● Excerpt provided

____________

When last year's Babe Ruth 13-15 World Series was complete, George Lally took the opportunity to grade Jamestown's performance.
Let's just say that, from Lally's perspective, the local committee aced the final exam.
''Jamestown has put on the finest and the top World Series that we have had over the past 60 years,'' said Lally, the tournament director, Babe Ruth League Inc. senior international board member and historian. '' ... It's just an awesome community.''
Article Photos

Pat Ohl, left, and Kathy McMaster greet host parents during orientation for the 2011 Babe Ruth 13-15 World Series.
P-J photo by Rob Tucker
Patricia ''Pat'' Ohl was part of the reason Lally returned to his native New England with plenty of warm fuzzies.
For it was through Ohl's efforts and that of tag-team partner Kathy McMaster who took on the daunting task of securing host families not only for the 2011 World Series, but also for tournaments dating back more than three decades.
Without fail, the Jamestown women always found a way to hit the ball out of the park.
''Once she started,'' McMaster said, ''she'd work on it 24/7.''
But McMaster's heart and the hearts of the rest of the Jamestown Babe Ruth World Series Committee are heavy today after they learned of Ohl's death early Thursday morning. She was 66.
''She was a sweet lady,'' said Finance Division director John Bauer. ''She was low key, she got the job done and she made everybody feel good when she did it. When everything was going crazy, she was one of the voices of reason.''
Take, for instance, the 2008 World Series.
That was the year that Ohl and McMaster were scrambling for host families for one final team from Queens, N.Y. At the 11th hour, Steve and Nancy Wickmark of Cassadaga generously opened an unoccoupied 15-room French colonial home they owned on the shores of Cassadga Lakes to accommodate the youngsters.
But someone had to be sure that the kids from the New York City borough would have all the necessities upon their arrival, so, as Kim Ecklund recalled, there was Ohl making road trips up and down Route 60, coordinating the delivery of beds, sheets and food.
''It didn't matter,'' said Ecklund, the Public Relations Division director, ''because when you're a division chairman and in charge of something you do everything in your power to make it successful, even if it's midnight.''
Apparently, Ohl thrived on sleep deprivation. In the run-up to a World Series, she greeted each player and their host parents, no matter the hour, only to be back at it early the next morning, making sure that every detail was tended to.

____________

(Stored data entries)
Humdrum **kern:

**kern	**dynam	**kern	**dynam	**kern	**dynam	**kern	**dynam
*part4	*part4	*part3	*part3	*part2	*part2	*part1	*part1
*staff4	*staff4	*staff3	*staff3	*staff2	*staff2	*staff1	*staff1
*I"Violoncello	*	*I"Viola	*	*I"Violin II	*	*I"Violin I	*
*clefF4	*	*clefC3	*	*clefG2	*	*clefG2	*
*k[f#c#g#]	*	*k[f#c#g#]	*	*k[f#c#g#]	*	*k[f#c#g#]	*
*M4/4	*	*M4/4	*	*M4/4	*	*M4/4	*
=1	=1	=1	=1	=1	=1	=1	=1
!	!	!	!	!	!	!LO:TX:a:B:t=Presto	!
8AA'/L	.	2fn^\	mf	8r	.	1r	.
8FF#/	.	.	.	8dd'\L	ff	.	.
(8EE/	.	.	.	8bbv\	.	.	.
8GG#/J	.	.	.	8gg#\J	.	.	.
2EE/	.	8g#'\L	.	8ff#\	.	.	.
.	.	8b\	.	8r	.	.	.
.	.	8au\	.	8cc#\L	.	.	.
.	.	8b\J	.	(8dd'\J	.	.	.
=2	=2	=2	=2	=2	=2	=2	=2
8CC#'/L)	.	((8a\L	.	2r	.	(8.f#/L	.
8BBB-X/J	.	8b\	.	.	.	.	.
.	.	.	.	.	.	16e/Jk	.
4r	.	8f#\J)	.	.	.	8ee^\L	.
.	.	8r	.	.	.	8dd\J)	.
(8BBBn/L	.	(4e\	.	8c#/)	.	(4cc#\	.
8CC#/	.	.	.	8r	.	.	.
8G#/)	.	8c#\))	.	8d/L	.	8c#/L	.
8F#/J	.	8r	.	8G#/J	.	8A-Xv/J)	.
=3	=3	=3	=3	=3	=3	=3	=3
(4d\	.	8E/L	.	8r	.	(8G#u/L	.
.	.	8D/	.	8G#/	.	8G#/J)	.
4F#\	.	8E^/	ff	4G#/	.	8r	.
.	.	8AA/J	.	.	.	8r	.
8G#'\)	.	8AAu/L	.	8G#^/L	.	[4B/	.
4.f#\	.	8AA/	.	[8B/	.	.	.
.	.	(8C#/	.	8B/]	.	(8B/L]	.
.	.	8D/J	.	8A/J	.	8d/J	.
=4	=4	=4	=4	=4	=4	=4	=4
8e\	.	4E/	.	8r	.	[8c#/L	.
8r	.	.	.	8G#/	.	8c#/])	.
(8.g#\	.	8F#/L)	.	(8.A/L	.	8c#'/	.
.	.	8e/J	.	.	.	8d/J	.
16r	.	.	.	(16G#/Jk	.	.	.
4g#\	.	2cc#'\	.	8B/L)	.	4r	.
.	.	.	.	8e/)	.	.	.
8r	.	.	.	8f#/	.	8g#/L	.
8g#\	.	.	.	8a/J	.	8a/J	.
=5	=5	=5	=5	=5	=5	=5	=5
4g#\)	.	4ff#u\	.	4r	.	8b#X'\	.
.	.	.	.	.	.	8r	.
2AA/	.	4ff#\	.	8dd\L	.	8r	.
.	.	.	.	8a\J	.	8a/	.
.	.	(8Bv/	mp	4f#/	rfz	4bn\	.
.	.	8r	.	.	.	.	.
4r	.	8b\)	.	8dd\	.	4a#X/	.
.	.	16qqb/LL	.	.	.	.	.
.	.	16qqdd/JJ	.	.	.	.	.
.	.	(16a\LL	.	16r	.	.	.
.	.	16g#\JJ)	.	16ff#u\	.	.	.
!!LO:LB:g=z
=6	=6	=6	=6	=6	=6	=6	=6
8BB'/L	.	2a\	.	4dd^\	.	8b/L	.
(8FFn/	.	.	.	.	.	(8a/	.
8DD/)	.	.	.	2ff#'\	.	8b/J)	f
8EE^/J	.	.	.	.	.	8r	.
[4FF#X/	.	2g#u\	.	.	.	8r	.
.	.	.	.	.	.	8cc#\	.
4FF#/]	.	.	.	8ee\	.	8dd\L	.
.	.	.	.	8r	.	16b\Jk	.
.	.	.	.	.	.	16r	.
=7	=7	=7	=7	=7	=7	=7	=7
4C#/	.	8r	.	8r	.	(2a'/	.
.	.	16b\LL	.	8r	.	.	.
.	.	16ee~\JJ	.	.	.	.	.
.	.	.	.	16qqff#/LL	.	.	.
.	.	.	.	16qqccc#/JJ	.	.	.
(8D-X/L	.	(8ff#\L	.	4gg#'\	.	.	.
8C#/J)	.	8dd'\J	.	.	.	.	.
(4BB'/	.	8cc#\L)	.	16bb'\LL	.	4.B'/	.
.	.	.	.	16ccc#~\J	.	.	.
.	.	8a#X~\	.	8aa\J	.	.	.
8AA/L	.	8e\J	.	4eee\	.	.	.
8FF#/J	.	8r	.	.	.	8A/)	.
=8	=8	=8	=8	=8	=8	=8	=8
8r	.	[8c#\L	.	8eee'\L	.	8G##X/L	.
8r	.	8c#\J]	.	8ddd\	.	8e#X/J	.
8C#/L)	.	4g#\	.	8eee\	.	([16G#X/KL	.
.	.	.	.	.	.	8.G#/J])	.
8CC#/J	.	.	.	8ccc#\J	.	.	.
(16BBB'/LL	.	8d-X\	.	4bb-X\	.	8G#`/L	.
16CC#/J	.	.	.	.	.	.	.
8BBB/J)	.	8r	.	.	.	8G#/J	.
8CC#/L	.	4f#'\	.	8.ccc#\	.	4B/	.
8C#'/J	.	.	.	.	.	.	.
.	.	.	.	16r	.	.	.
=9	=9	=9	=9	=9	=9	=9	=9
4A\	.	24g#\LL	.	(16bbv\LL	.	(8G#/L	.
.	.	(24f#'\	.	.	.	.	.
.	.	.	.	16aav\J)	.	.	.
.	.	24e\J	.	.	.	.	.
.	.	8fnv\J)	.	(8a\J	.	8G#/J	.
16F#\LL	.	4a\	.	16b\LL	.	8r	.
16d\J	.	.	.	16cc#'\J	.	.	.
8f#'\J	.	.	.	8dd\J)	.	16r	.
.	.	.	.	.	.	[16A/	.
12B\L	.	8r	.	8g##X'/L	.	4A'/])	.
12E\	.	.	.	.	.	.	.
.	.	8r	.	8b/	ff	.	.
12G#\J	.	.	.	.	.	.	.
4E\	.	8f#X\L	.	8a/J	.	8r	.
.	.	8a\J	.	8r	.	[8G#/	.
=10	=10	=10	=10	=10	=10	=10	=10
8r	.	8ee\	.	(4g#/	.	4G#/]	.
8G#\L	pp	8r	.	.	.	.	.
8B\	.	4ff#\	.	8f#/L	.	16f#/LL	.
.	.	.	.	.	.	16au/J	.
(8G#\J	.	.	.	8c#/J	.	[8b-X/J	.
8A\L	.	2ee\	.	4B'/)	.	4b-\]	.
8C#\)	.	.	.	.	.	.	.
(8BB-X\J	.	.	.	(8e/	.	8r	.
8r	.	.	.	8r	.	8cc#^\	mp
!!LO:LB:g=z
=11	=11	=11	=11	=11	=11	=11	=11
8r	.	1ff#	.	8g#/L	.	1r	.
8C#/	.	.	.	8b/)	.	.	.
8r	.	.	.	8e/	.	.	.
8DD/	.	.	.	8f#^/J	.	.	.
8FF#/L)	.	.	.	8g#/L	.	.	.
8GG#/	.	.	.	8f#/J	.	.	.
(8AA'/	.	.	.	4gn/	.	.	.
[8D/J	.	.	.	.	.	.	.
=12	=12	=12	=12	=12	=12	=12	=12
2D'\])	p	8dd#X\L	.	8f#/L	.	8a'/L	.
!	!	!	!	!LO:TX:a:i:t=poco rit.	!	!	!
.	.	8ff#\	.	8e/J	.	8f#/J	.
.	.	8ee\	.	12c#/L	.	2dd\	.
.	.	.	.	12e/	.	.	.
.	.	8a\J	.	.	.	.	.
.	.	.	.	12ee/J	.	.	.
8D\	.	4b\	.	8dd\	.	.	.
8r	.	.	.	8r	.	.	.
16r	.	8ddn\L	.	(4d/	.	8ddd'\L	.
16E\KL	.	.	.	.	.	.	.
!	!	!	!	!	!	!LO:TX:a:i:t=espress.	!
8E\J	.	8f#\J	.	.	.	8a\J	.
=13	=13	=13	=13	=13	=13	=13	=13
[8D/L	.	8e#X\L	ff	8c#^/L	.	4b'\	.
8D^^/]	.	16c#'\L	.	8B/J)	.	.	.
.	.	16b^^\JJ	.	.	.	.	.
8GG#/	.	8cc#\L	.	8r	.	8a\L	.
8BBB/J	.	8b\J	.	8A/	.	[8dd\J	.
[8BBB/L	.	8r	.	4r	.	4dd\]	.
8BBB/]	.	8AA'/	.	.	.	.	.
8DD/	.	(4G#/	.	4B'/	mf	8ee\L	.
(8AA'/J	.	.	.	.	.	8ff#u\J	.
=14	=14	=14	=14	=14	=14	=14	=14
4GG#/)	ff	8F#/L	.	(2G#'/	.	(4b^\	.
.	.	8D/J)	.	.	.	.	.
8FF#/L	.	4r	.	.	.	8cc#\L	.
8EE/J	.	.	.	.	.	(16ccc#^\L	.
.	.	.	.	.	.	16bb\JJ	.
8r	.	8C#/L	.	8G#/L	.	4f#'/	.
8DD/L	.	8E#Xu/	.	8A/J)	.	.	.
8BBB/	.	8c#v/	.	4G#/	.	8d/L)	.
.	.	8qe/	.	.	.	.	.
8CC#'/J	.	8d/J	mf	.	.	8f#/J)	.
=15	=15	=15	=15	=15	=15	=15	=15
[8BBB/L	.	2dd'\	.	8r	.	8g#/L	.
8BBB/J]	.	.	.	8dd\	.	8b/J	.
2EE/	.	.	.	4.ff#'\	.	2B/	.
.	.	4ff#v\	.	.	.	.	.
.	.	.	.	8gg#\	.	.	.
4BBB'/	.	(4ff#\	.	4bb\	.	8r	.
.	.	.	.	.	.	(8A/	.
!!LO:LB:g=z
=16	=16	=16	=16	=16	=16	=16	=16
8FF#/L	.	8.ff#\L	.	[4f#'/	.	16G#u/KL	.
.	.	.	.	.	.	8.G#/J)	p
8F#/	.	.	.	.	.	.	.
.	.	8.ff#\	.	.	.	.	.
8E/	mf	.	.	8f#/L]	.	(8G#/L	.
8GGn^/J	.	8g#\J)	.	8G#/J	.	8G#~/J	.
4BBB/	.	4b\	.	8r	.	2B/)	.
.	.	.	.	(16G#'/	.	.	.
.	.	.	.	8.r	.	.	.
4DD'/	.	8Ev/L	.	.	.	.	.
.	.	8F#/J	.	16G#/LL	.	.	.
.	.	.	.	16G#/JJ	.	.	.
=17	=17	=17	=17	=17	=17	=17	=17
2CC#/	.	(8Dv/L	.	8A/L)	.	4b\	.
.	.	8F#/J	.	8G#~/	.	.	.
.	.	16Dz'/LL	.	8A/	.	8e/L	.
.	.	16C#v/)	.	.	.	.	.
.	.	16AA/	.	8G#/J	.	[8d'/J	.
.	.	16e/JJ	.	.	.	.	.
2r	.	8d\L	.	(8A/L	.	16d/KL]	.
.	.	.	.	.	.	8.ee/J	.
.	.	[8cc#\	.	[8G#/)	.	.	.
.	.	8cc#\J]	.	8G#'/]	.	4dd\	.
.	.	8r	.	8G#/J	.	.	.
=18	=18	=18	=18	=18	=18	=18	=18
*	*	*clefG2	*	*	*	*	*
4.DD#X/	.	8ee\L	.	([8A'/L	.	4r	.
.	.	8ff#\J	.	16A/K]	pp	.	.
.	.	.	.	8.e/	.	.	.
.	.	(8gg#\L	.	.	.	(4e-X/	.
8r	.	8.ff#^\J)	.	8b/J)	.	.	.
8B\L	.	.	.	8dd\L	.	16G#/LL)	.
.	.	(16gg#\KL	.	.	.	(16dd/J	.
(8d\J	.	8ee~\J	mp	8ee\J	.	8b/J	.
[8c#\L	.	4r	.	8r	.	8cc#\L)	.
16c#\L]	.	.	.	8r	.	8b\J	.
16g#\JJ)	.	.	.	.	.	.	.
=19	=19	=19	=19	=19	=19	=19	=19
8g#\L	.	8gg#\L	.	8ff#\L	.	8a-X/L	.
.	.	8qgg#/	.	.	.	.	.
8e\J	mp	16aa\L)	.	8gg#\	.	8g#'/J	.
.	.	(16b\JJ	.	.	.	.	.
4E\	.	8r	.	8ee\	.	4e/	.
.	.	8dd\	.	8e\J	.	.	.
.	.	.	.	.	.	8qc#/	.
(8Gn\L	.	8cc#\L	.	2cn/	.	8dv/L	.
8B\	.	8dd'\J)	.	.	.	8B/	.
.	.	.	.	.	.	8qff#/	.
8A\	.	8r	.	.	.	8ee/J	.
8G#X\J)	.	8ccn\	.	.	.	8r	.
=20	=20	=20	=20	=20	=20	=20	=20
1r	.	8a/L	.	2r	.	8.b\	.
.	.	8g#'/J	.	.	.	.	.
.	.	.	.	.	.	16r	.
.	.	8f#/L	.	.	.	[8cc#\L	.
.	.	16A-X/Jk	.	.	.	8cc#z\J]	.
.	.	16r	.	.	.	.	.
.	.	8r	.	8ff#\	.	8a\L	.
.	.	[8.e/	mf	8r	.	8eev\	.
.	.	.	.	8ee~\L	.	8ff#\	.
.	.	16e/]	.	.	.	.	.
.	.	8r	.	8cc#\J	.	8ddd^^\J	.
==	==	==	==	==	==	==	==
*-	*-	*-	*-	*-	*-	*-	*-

____________

● Brief A
According to the article about Pat Ohl, who opened a 15-room French colonial home to house the final team from Queens during the 2008 World Series?
● Brief B
Pull out every line of the entries that contains the string "kern", matching its case exactly.

● Solution A
Steve and Nancy Wickmark of Cassadaga.

● Solution B
Humdrum **kern:
**kern	**dynam	**kern	**dynam	**kern	**dynam	**kern	**dynam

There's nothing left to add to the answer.